The Civil Service Act, 1918 was an Act of the Parliament of Canada that following the First World War. The Act initiated a number of reforms to be made to the Civil Service of Canada and had implications on how Canadian public administration unfolded over the following decades.

The Act was amended in 1938 and 1961. In 1967, the Act was replaced by the Public Service Employment Act 1967 and Public Service Staff Relations Act. The two Acts were amended by the Public Service Reform Act 1992. The Public Service Employment Act 1967 was itself replaced by the Public Service Employment Act 2003.

==Background==

In 1911, a number of members of the Ontario business community made a proposal to the then leader of the opposition, Robert Borden. In the proposal, they agreed to support Borden in the upcoming election if he instituted reforms in the civil service.

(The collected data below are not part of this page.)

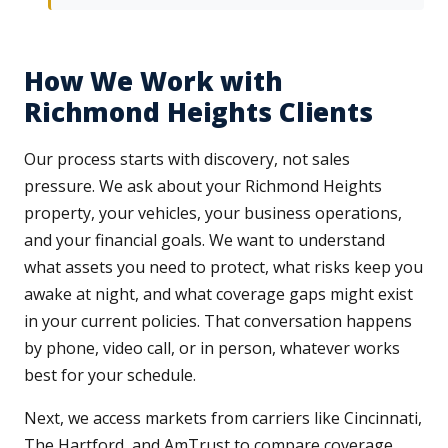
How We Work with
Richmond Heights Clients
Our process starts with discovery, not sales
pressure. We ask about your Richmond Heights
property, your vehicles, your business operations,
and your financial goals. We want to understand
what assets you need to protect, what risks keep you
awake at night, and what coverage gaps might exist
in your current policies. That conversation happens
by phone, video call, or in person, whatever works
best for your schedule.
Next, we access markets from carriers like Cincinnati,
The Hartford, and AmTrust to compare coverage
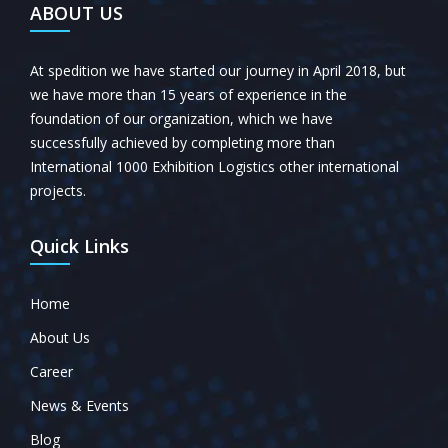
ABOUT US
At spedition we have started our journey in April 2018, but
we have more than 15 years of experience in the
foundation of our organization, which we have
successfully achieved by completing more than
International 1000 Exhibition Logistics other international
projects.
Quick Links
Home
About Us
Career
News & Events
Blog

Those who lobbied for the reforms made the argument that until then the Civil Service of Canada had been inefficient largely as a result of patronage. Under a patronage system, the civil service had a tendency to go through a larger turnover than otherwise, as it is largely replaced following the formation of every new government. The direct result of this is a more limited expertise on the part of those occupying important government positions, decreasing productivity and efficiency in government.

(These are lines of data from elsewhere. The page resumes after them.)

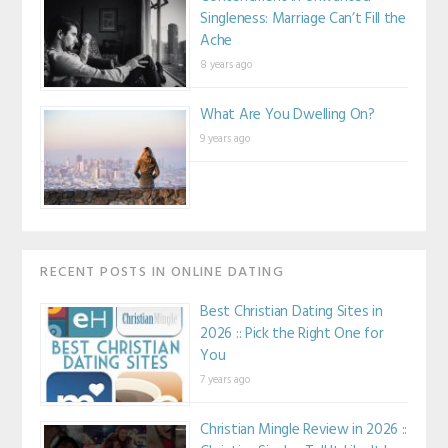
Singleness: Marriage Can’t Fill the
Ache
8 years ago
What Are You Dwelling On?
9 years ago
RECENT POSTS IN ONLINE DATING
Best Christian Dating Sites in
2026 :: Pick the Right One for
You
7 years ago
Christian Mingle Review in 2026 ::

More specifically, it was argued that this inefficient organization of the civil service reduced the international comparative advantage of Canada, having negative implications on the financial interests of Canadian businesses. They saw a more professional and skilled civil service as being conducive with these interests.

==The Act==

A cornerstone of the Act was to shift away from these patronage-based appointments towards merit-based appointments to the civil service. Specifically, the Act called for a Civil Service Commission, which was later renamed the Public Service Commission of Canada, to oversee all appointments to the public service, as means of detaching the politicians from the appointment process.

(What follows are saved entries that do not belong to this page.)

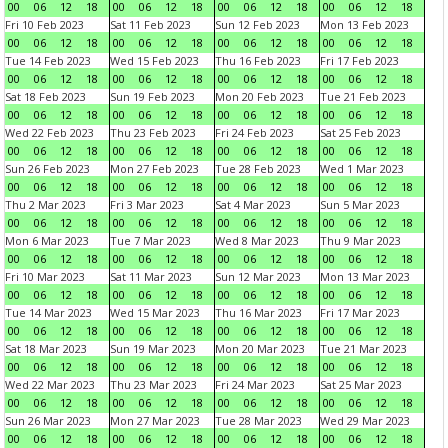
00
06
12
18
00
06
12
18
00
06
12
18
00
06
12
18
Fri 10 Feb 2023
Sat 11 Feb 2023
Sun 12 Feb 2023
Mon 13 Feb 2023
00
06
12
18
00
06
12
18
00
06
12
18
00
06
12
18
Tue 14 Feb 2023
Wed 15 Feb 2023
Thu 16 Feb 2023
Fri 17 Feb 2023
00
06
12
18
00
06
12
18
00
06
12
18
00
06
12
18
Sat 18 Feb 2023
Sun 19 Feb 2023
Mon 20 Feb 2023
Tue 21 Feb 2023
00
06
12
18
00
06
12
18
00
06
12
18
00
06
12
18
Wed 22 Feb 2023
Thu 23 Feb 2023
Fri 24 Feb 2023
Sat 25 Feb 2023
00
06
12
18
00
06
12
18
00
06
12
18
00
06
12
18
Sun 26 Feb 2023
Mon 27 Feb 2023
Tue 28 Feb 2023
Wed 1 Mar 2023
00
06
12
18
00
06
12
18
00
06
12
18
00
06
12
18
Thu 2 Mar 2023
Fri 3 Mar 2023
Sat 4 Mar 2023
Sun 5 Mar 2023
00
06
12
18
00
06
12
18
00
06
12
18
00
06
12
18
Mon 6 Mar 2023
Tue 7 Mar 2023
Wed 8 Mar 2023
Thu 9 Mar 2023
00
06
12
18
00
06
12
18
00
06
12
18
00
06
12
18
Fri 10 Mar 2023
Sat 11 Mar 2023
Sun 12 Mar 2023
Mon 13 Mar 2023
00
06
12
18
00
06
12
18
00
06
12
18
00
06
12
18
Tue 14 Mar 2023
Wed 15 Mar 2023
Thu 16 Mar 2023
Fri 17 Mar 2023
00
06
12
18
00
06
12
18
00
06
12
18
00
06
12
18
Sat 18 Mar 2023
Sun 19 Mar 2023
Mon 20 Mar 2023
Tue 21 Mar 2023
00
06
12
18
00
06
12
18
00
06
12
18
00
06
12
18
Wed 22 Mar 2023
Thu 23 Mar 2023
Fri 24 Mar 2023
Sat 25 Mar 2023
00
06
12
18
00
06
12
18
00
06
12
18
00
06
12
18
Sun 26 Mar 2023
Mon 27 Mar 2023
Tue 28 Mar 2023
Wed 29 Mar 2023
00
06
12
18
00
06
12
18
00
06
12
18
00
06
12
18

Competitive exams were introduced with the commission to ensure competency among the service. In addition, much of the civil service was reorganized, and the job-classification system was overhauled.

== Effects ==

The Act led to a more professional, competent and skilled Canadian civil service. Moreover, the decreased turn-over associated with merit-based civil service results in a bureaucracy with interests more aligned with national, as opposed to partisan-political, well-being.